» **RECORDS SHOWN**

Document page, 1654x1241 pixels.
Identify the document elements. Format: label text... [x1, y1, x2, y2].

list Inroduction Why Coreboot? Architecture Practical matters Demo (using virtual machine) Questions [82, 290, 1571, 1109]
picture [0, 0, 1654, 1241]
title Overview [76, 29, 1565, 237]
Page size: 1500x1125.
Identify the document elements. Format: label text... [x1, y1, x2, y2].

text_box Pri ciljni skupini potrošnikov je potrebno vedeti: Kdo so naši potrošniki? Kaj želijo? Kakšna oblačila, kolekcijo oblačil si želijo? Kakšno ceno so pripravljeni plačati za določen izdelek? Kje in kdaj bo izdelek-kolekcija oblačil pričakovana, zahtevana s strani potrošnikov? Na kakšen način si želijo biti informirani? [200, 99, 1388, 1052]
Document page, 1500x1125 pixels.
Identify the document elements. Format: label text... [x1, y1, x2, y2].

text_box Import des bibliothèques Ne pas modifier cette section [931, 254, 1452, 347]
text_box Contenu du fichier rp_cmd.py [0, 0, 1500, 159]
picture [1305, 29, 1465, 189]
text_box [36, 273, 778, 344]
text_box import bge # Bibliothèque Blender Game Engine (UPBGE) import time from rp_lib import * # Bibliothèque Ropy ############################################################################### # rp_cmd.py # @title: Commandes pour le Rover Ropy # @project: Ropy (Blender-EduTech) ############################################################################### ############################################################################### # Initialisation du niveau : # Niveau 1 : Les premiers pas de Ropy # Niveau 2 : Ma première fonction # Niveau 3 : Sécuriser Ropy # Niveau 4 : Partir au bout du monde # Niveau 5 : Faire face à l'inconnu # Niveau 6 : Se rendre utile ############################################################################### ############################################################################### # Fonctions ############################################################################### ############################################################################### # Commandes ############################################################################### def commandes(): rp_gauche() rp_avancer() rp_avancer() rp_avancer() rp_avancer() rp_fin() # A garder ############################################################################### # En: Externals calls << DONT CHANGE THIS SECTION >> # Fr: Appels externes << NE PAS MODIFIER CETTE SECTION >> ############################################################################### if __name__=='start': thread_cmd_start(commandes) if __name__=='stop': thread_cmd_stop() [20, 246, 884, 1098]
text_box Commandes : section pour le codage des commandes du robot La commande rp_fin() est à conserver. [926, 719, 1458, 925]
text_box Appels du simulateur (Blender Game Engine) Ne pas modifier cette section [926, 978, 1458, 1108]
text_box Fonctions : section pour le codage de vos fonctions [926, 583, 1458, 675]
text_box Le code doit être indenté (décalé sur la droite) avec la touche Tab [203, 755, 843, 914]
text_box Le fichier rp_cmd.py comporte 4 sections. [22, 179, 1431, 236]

» **REQUEST**
Please rename "pixels" to "px" everywhere in the records above, and give all the records again with nothing else changed.

» **COMPLETED EXERCISE**
Document page, 1654x1241 px.
Identify the document elements. Format: label text... [x1, y1, x2, y2].

list Inroduction Why Coreboot? Architecture Practical matters Demo (using virtual machine) Questions [82, 290, 1571, 1109]
picture [0, 0, 1654, 1241]
title Overview [76, 29, 1565, 237]
Page size: 1500x1125.
Identify the document elements. Format: label text... [x1, y1, x2, y2].

text_box Pri ciljni skupini potrošnikov je potrebno vedeti: Kdo so naši potrošniki? Kaj želijo? Kakšna oblačila, kolekcijo oblačil si želijo? Kakšno ceno so pripravljeni plačati za določen izdelek? Kje in kdaj bo izdelek-kolekcija oblačil pričakovana, zahtevana s strani potrošnikov? Na kakšen način si želijo biti informirani? [200, 99, 1388, 1052]
Document page, 1500x1125 px.
Identify the document elements. Format: label text... [x1, y1, x2, y2].

text_box Import des bibliothèques Ne pas modifier cette section [931, 254, 1452, 347]
text_box Contenu du fichier rp_cmd.py [0, 0, 1500, 159]
picture [1305, 29, 1465, 189]
text_box [36, 273, 778, 344]
text_box import bge # Bibliothèque Blender Game Engine (UPBGE) import time from rp_lib import * # Bibliothèque Ropy ############################################################################### # rp_cmd.py # @title: Commandes pour le Rover Ropy # @project: Ropy (Blender-EduTech) ############################################################################### ############################################################################### # Initialisation du niveau : # Niveau 1 : Les premiers pas de Ropy # Niveau 2 : Ma première fonction # Niveau 3 : Sécuriser Ropy # Niveau 4 : Partir au bout du monde # Niveau 5 : Faire face à l'inconnu # Niveau 6 : Se rendre utile ############################################################################### ############################################################################### # Fonctions ############################################################################### ############################################################################### # Commandes ############################################################################### def commandes(): rp_gauche() rp_avancer() rp_avancer() rp_avancer() rp_avancer() rp_fin() # A garder ############################################################################### # En: Externals calls << DONT CHANGE THIS SECTION >> # Fr: Appels externes << NE PAS MODIFIER CETTE SECTION >> ############################################################################### if __name__=='start': thread_cmd_start(commandes) if __name__=='stop': thread_cmd_stop() [20, 246, 884, 1098]
text_box Commandes : section pour le codage des commandes du robot La commande rp_fin() est à conserver. [926, 719, 1458, 925]
text_box Appels du simulateur (Blender Game Engine) Ne pas modifier cette section [926, 978, 1458, 1108]
text_box Fonctions : section pour le codage de vos fonctions [926, 583, 1458, 675]
text_box Le code doit être indenté (décalé sur la droite) avec la touche Tab [203, 755, 843, 914]
text_box Le fichier rp_cmd.py comporte 4 sections. [22, 179, 1431, 236]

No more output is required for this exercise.